Le producteur Howard Rosenman a ainsi raconté à Charles Fleming qu'après avoir croisé Simpson à l'avant-première de Tel est pris qui croyait prendre, son premier film sous la bannière Disney, en 1994, «il était si nerveux qu'il s'est assis au fond du cinéma en avalant des pilules». Face aux flops de Jours de tonnerre, qui lui vaut d'être lâché par Paramount, et de Tel est prix qui croyait prendre, qui récolte à peine 11 millions de dollars au box-office américain, le producteur ne gère plus rien. Aucun excès ne permet plus de faire illusion. Il fait sa deuxième dépression nerveuse, ne sort plus de chez lui et se réfugie dans un enfer médicamenteux.
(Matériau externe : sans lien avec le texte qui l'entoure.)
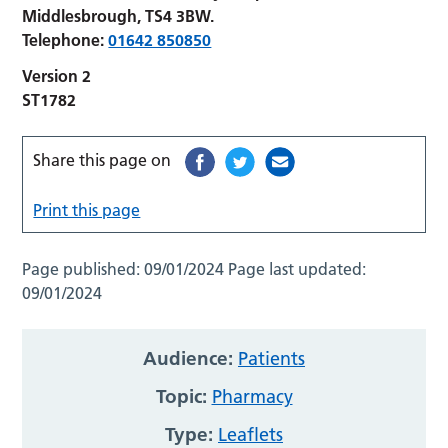
Middlesbrough, TS4 3BW.
Telephone:
01642 850850
Version 2
ST1782
Share this page on
Print this page
Page published:
09/01/2024
Page last updated:
09/01/2024
Audience:
Patients
Topic:
Pharmacy
Type:
Leaflets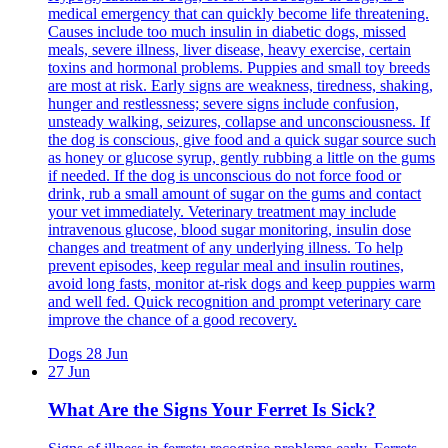
medical emergency that can quickly become life threatening.
Causes include too much insulin in diabetic dogs, missed
meals, severe illness, liver disease, heavy exercise, certain
toxins and hormonal problems. Puppies and small toy breeds
are most at risk. Early signs are weakness, tiredness, shaking,
hunger and restlessness; severe signs include confusion,
unsteady walking, seizures, collapse and unconsciousness. If
the dog is conscious, give food and a quick sugar source such
as honey or glucose syrup, gently rubbing a little on the gums
if needed. If the dog is unconscious do not force food or
drink, rub a small amount of sugar on the gums and contact
your vet immediately. Veterinary treatment may include
intravenous glucose, blood sugar monitoring, insulin dose
changes and treatment of any underlying illness. To help
prevent episodes, keep regular meal and insulin routines,
avoid long fasts, monitor at-risk dogs and keep puppies warm
and well fed. Quick recognition and prompt veterinary care
improve the chance of a good recovery.
Dogs
28 Jun
27 Jun
What Are the Signs Your Ferret Is Sick?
Le matin du 19 janvier 1996, une femme de ménage retrouvera son corps dans les toilettes, une biographie d'Oliver Stone à proximité. Son cœur avait simplement et soudainement arrêté de battre. À son domicile, la police découvrira plus de 2.200 pilules et tablettes soigneusement stockées par ordre alphabétique dans sa chambre à coucher. Il s'avérerait que ce n'était qu'une fraction des 15.000 sédatifs, amphétamines, tranquillisants, antipsychotiques et autres narcotiques fournis à Simpson par un réseau de quinze médecins et huit pharmacies pendant trois ans.
L'argent pouvait corrompre facilement et Simpson avait mis en place un système sophistiqué pour déjouer les interdictions après qu'un médecin de Pacific Palissades, Stephen Ammerman, l'a convaincu que pour se libérer de son addiction à certains médicaments, il était nécessaire d'en prendre d'autres afin d'atténuer les symptômes du manque. Ce plan a pris fin en 1995, lorsqu'Ammerman a été retrouvé mort au bord de la piscine de Simpson d'une overdose d'un cocktail de valium, de cocaïne et de quatre fois la limite létale de morphine. Don Simpson, lui, avait succombé à une overdose de vingt-et-une drogues différentes.
Le succès était pourtant revenu: Bad Boys, Esprits rebelles, USS Alabama et bientôt The Rock. Mais il était déjà trop tard. Jerry Bruckheimer avait rompu leur association quelques mois plus tôt. La vérité l'avait submergé. Même à Hollywood, la vie n'est pas un film qu'on peut scénariser à l'avance.